Originally Posted by
hhnngg1
Rollers do not help my power one bit. They don't make me more efficient, and if I use them exclusively, they make me SLOWER because it's so much harder to maintain high-power efforts (like threshold+) for significant periods compared to a fixed trainer so that I don't develop the power anywhere near as well.
I also think the smoothness=efficiency or more power is a placebo (mental) effect. If you're not riding in the higher power zones regularly, and more often, you're not going to get as fast. Even a choppy pedalstroke will smooth itself out when you do a lot of time on the bike, fixed trainer or not. Someone who puts out 250watts with a powermeter on a trainer will bust his same self at 225watts on a nondraft TT every time, and it won't even be close, even if the 225watt guy is a buttery smooth as silk pedalstroke. Unlike swimming, it's hard to discard lots of extra watts on a bike, even if you're intentionally trying to pedal 'in squares'.

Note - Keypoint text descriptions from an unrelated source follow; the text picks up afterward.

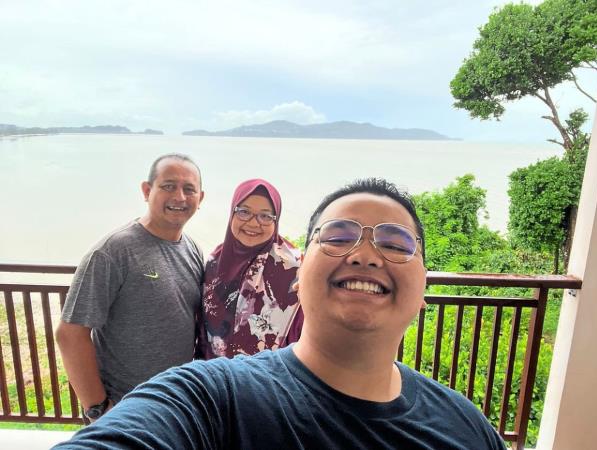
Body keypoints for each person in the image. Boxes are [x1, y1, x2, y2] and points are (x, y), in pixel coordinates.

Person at [54, 178, 506, 449]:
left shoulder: (468, 427)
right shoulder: (210, 402)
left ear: (424, 286)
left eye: (394, 243)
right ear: (302, 270)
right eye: (338, 236)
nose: (366, 255)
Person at [55, 153, 205, 422]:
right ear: (147, 191)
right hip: (125, 409)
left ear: (200, 199)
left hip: (173, 403)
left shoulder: (192, 249)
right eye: (168, 186)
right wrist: (98, 409)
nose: (180, 197)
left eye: (189, 189)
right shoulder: (113, 252)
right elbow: (70, 333)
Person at [197, 178, 302, 359]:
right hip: (215, 377)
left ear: (276, 220)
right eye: (244, 212)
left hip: (271, 379)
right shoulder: (215, 262)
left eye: (265, 216)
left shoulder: (295, 268)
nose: (254, 223)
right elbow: (202, 331)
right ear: (232, 213)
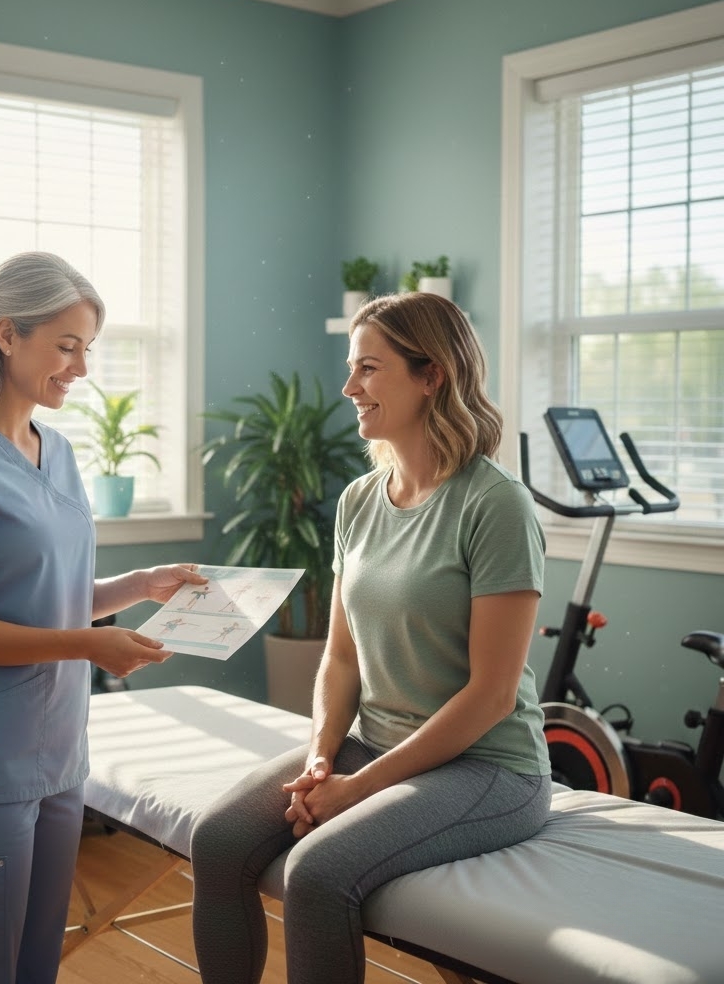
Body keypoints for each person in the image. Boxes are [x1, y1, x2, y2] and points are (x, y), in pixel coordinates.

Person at [190, 292, 551, 984]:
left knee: (318, 872)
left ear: (431, 375)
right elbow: (342, 657)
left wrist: (357, 792)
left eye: (369, 369)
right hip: (375, 743)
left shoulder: (494, 504)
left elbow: (492, 695)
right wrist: (324, 759)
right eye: (352, 368)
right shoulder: (360, 500)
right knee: (220, 839)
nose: (350, 388)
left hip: (489, 768)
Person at [0, 251, 206, 984]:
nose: (81, 367)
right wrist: (90, 647)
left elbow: (47, 591)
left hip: (62, 758)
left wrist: (140, 583)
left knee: (37, 967)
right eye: (66, 346)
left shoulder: (55, 451)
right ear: (8, 335)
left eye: (86, 349)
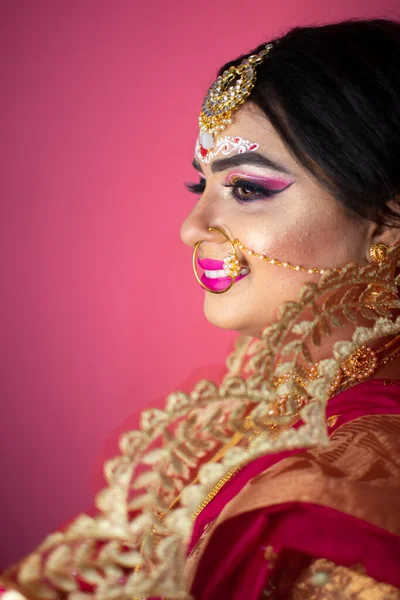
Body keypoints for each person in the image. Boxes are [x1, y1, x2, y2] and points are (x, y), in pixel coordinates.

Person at [1, 17, 400, 600]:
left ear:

As well, the smoothness factor isn't gained because of lateral motion on the rollers - it's the fore/aft motions (on nonfloat rollers- floating rollers remove a lot of the challenge of this part.) Seriously, once you even get mildly comfortable about not going off the side on rollers, which doesn't take too long at all, the biggest challenge is not going off the front when you accelerate hard or stand up and crank. If you get really comfy on rollers, you'll find it has almost nothing to do with lateral motion - I spend almost all my mental energy on rollers avoiding going off the front and virtually zero time worrying about going off the side.

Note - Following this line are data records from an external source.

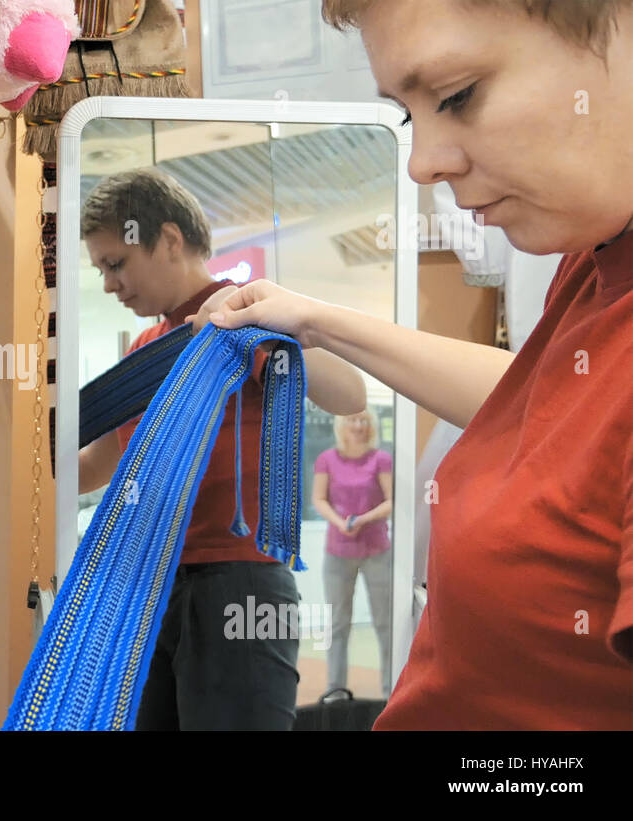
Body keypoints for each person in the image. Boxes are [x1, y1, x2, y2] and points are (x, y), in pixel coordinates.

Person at [194, 0, 633, 729]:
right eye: (409, 114)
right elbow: (563, 408)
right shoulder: (597, 254)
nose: (424, 162)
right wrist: (317, 320)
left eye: (457, 95)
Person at [78, 168, 367, 730]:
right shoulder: (147, 349)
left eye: (116, 263)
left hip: (241, 583)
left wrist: (270, 323)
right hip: (155, 584)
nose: (110, 284)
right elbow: (103, 464)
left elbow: (350, 394)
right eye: (101, 270)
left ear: (167, 239)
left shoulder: (241, 318)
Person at [312, 409, 393, 698]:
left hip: (377, 551)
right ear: (342, 425)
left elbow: (391, 501)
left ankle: (390, 691)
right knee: (337, 624)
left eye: (363, 421)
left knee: (386, 623)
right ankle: (335, 689)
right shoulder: (327, 460)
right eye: (352, 421)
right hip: (337, 552)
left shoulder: (381, 460)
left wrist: (364, 519)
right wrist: (339, 522)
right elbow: (319, 499)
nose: (358, 426)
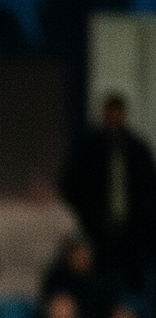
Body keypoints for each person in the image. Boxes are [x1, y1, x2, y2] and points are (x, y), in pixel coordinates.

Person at [59, 94, 156, 299]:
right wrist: (87, 214)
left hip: (132, 229)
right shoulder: (88, 147)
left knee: (132, 279)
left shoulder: (137, 149)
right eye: (110, 112)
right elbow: (70, 184)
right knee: (98, 276)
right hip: (95, 226)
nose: (114, 117)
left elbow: (148, 188)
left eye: (118, 113)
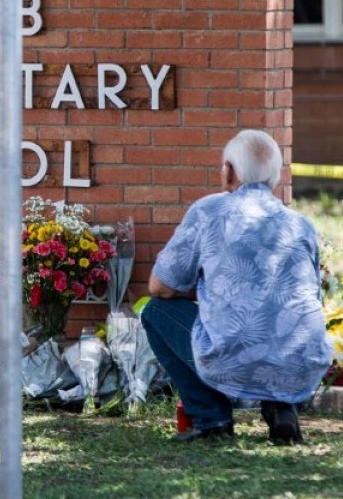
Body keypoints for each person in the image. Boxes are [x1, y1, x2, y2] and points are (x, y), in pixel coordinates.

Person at [140, 129, 332, 445]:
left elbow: (161, 286)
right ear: (277, 177)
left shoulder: (209, 211)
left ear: (229, 171)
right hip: (302, 363)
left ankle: (211, 418)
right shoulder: (301, 224)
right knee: (275, 321)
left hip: (232, 362)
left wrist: (207, 289)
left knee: (157, 312)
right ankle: (281, 407)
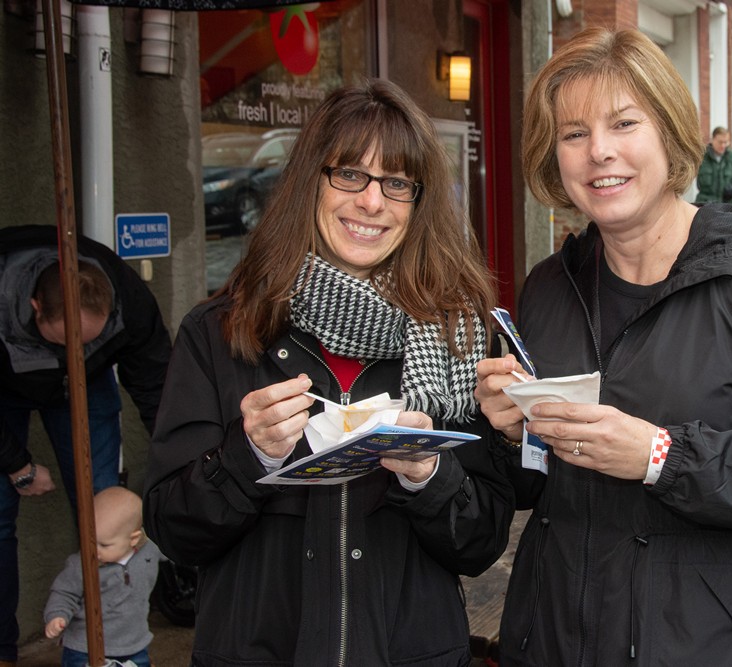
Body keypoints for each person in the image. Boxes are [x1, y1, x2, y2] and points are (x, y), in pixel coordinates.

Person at [474, 27, 732, 665]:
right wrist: (513, 434)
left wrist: (662, 456)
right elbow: (529, 487)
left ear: (670, 132)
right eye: (574, 134)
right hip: (558, 639)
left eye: (624, 123)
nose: (600, 151)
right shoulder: (549, 287)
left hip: (708, 646)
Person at [143, 78, 513, 666]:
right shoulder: (220, 332)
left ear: (419, 204)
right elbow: (173, 530)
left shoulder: (458, 337)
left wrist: (427, 476)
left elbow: (480, 544)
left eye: (397, 183)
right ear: (308, 182)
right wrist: (249, 457)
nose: (372, 202)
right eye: (349, 174)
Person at [0, 224, 172, 667]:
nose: (73, 350)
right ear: (36, 308)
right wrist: (16, 464)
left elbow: (156, 386)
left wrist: (175, 453)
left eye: (89, 339)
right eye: (64, 340)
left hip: (89, 384)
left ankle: (114, 643)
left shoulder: (128, 300)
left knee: (104, 512)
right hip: (5, 383)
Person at [43, 486, 162, 667]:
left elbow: (178, 550)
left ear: (134, 539)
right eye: (89, 541)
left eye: (104, 545)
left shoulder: (150, 550)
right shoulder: (81, 564)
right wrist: (57, 615)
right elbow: (64, 592)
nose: (94, 550)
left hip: (134, 644)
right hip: (85, 647)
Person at [695, 125, 732, 205]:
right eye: (720, 142)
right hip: (704, 206)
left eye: (725, 142)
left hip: (726, 207)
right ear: (712, 140)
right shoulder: (701, 157)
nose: (723, 145)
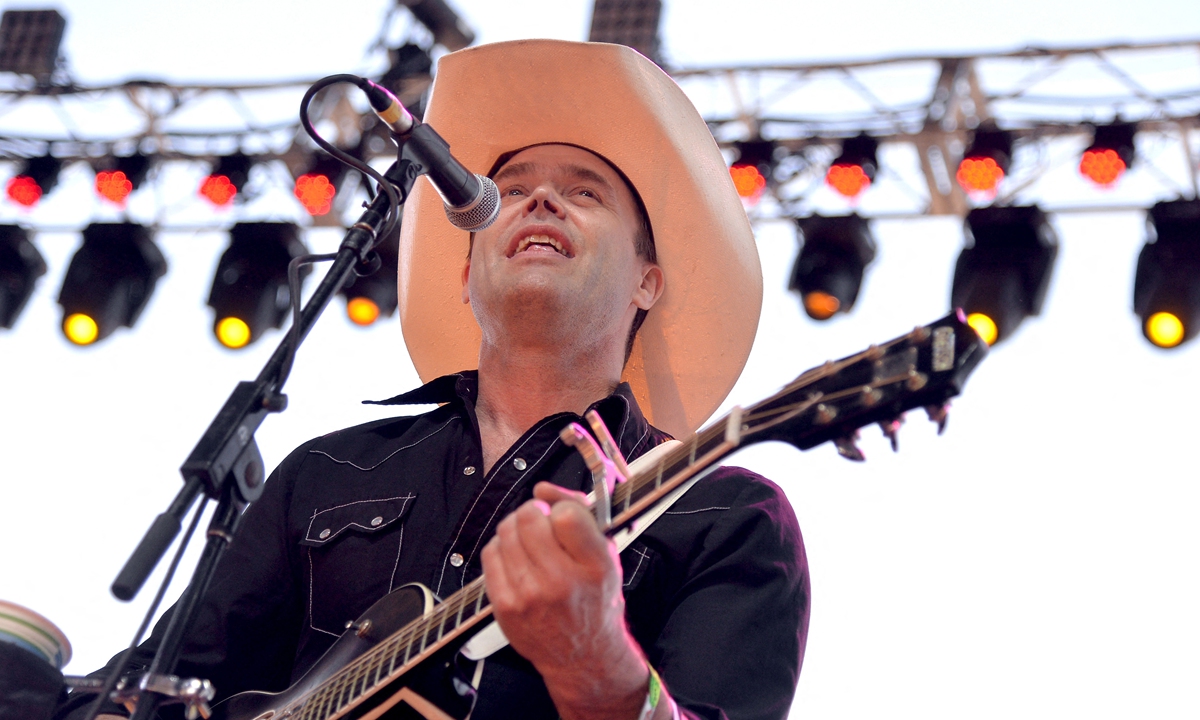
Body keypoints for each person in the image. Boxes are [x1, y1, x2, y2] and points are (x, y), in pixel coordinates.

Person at [61, 40, 808, 720]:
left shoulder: (721, 514)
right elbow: (171, 687)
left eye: (585, 193)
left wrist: (596, 665)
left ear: (648, 282)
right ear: (465, 275)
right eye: (510, 190)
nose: (539, 200)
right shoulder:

You have resistance rollers and find it hard to put out sustained threshold efforts? Btw, the difference once you add resistance is significant. You'll notice that my points above apply specifically to resistance rollers, where the high power output is very much part of training. No problem at all riding VO2 Max efforts and higher. Threshold efforts at 'road typical' cadences is no problem.
It's true that sudden accelerations (if you're not practiced on smooth delivery) can lurch you off the front of rollers. This is the challenge with sprinting intervals on rollers (which I clarified above)...But for everything sitting, it is more than possible to put out any wattage and stay on the rollers one you're practiced and proficient.
I've done LOTS of intervals where you spin down to ~30 rpm and then ramp up to a (seated) full sprint, rince/repeat. Those intervals are tough because you HAVE to be smooth on the acceleration while pedaling very hard. There-in lies the value of the rollers. If this was something you weren't able to do, or weren't comfortable doing...well I think you were either not riding resistance rollers and/or you wrote them off before any improvement was realized.